School buildings were once a source of great community pride. This was displayed in their aspirational architecture, such as that of Boise High School (photo). The school people know today was built in phases, beginning in 1908. It was the work of Idaho architects John E. Tourtellotte and Charles F. Hummel, who would also design the Idaho statehouse. Boise High is designed in the neo-classical revival style. One of the details that one might consider aspirational is the representation of Plato in the frieze on the portico roof at the entrance, held aloft by soaring columns.
Compare this to almost any high school built in the past 30 years. You’ll more often find a design that would work as well for a prison, with concrete and cinder block walls and small windows if windows are included at all. There is an industrial feel to these schools.
The aspirations of the community were sometimes reflected in school names.

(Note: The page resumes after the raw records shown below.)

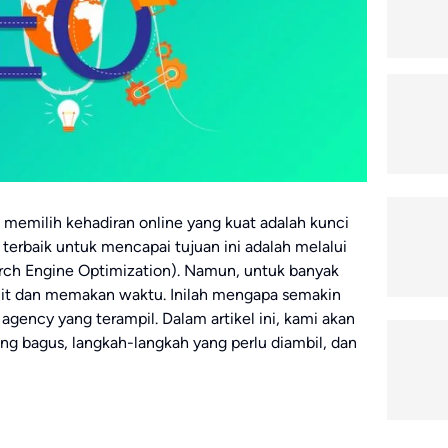
ni, memilih kehadiran online yang kuat adalah kunci
 terbaik untuk mencapai tujuan ini adalah melalui
arch Engine Optimization). Namun, untuk banyak
umit dan memakan waktu. Inilah mengapa semakin
agency yang terampil. Dalam artikel ini, kami akan
 bagus, langkah-langkah yang perlu diambil, dan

In Boise three early schools were named for poets, Whittier, Lowell, and Longfellow. Today names like that are more often found in the themed streets of subdivisions.
Building a school with memorable architecture would probably be impossible today, given the resistance to the additional cost. I understand why communities, arguably, choose to invest more in education itself, rather than the buildings that house the students. I wonder, though, if we are missing something important in the educational environment, a sense of wonder and of continuity with the past.
Since we are unlikely to build something today with character, I encourage communities that still can to save their iconic old school buildings whenever possible.